Monday, 22 November 2010

Canon Foundation Invited Lecture: CREATIVE TENSIONS BETWEEN SCIENCE AND TECHNOLOGY

Date: Wednesday 24 November, 2010 at 4pm
Venue: Pippard Lecture Theatre, Cavendish Laboratory, Dept. of Physics, J.J. Thomson Avenue, Cambridge CB3 0HE
Tel: +31 20545 8934
Email: invitedlecture@canon-europe.com
Web:
http://www.canonfoundation.org/
Admission: Free
Organiser: Canon Foundation in Europe


To mark the anniversary of 20 years existence of the Canon Foundation in Europe, it established a series of lectures to be held throughout Europe over 5 years. The 4th lecture in this series will take place in co-operation with the Cavendish Physical Society on "Creative tensions between science and technology" by Professor Sir Richard Henry Friend.

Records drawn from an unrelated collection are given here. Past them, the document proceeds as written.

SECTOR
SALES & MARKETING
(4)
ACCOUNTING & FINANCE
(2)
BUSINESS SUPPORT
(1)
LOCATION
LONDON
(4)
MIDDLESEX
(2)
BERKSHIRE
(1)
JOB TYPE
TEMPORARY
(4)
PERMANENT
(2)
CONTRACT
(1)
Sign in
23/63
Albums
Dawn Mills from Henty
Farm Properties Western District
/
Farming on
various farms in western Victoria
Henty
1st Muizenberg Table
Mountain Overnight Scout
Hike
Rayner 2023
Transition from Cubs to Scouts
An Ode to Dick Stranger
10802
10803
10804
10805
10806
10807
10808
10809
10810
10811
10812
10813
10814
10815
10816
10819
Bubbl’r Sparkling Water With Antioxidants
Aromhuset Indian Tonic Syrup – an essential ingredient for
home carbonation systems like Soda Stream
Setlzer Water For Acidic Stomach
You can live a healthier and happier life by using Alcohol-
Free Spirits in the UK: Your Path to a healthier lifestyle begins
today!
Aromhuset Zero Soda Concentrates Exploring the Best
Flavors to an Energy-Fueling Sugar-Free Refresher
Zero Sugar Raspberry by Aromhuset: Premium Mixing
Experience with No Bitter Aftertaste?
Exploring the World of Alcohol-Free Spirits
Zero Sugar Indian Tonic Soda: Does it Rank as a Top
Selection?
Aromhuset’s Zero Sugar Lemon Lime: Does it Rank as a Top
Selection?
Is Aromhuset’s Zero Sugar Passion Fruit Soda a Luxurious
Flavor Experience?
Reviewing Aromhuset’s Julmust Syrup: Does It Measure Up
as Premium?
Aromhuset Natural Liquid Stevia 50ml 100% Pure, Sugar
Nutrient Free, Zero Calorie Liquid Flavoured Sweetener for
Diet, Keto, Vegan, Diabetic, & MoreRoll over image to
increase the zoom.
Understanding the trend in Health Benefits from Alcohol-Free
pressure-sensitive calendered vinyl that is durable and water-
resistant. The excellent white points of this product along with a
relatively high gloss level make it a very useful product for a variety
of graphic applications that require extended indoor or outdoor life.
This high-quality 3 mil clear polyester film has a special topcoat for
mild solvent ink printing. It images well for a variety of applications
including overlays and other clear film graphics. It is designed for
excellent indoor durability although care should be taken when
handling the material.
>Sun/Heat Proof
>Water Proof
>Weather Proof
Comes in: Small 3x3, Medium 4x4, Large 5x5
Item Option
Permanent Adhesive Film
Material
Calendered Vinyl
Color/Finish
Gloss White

Professor Sir Richard Friend is a Cavendish Professor at the University of Cambridge where he leads the Optoelectronics Group in the Cavendish Laboratory. He has been involved in the scientific discoveries underlying the emergence of plastic electronics and in its commercial development. Professor Friend has over 600 publications and more than 60 patents. He was knighted for "Services to Physics" in the Queen's Birthday Honours List, 2003.

Many of the big discoveries in science have come about after a breakthrough in technology (Galileo needed lens-making technology before he could construct his telescope). However, current popular perceptions of the scientific method are different – too often science is presented as a series of ‘grand challenges’ where we all know where the important next problem lies. The Large Hadron Collider at CERN is thus presented as the machine to find the Higgs boson. Long-range research is now the preserve of the universities in much of the industrialized world. The relationship between university researchers and the generators of new technology in industrial and commercial organizations is not always valued appropriately, but can provide real value in both directions.

Sir Richard will draw on local examples of university- industrial cooperation, drawing attention both to interactions with smaller companies and also larger organizations, such as the Japanese companies that have played a strong role in this.

The Canon Foundation in Europe is a philanthropic, grant-making institution, active in the promotion of international cultural and scientific relations, exchange of now-how and mutual understanding between Europe and Japan. The Foundation grants up to 15 Research Fellowships annually for Europeans to undertake research in Japan and vice versa.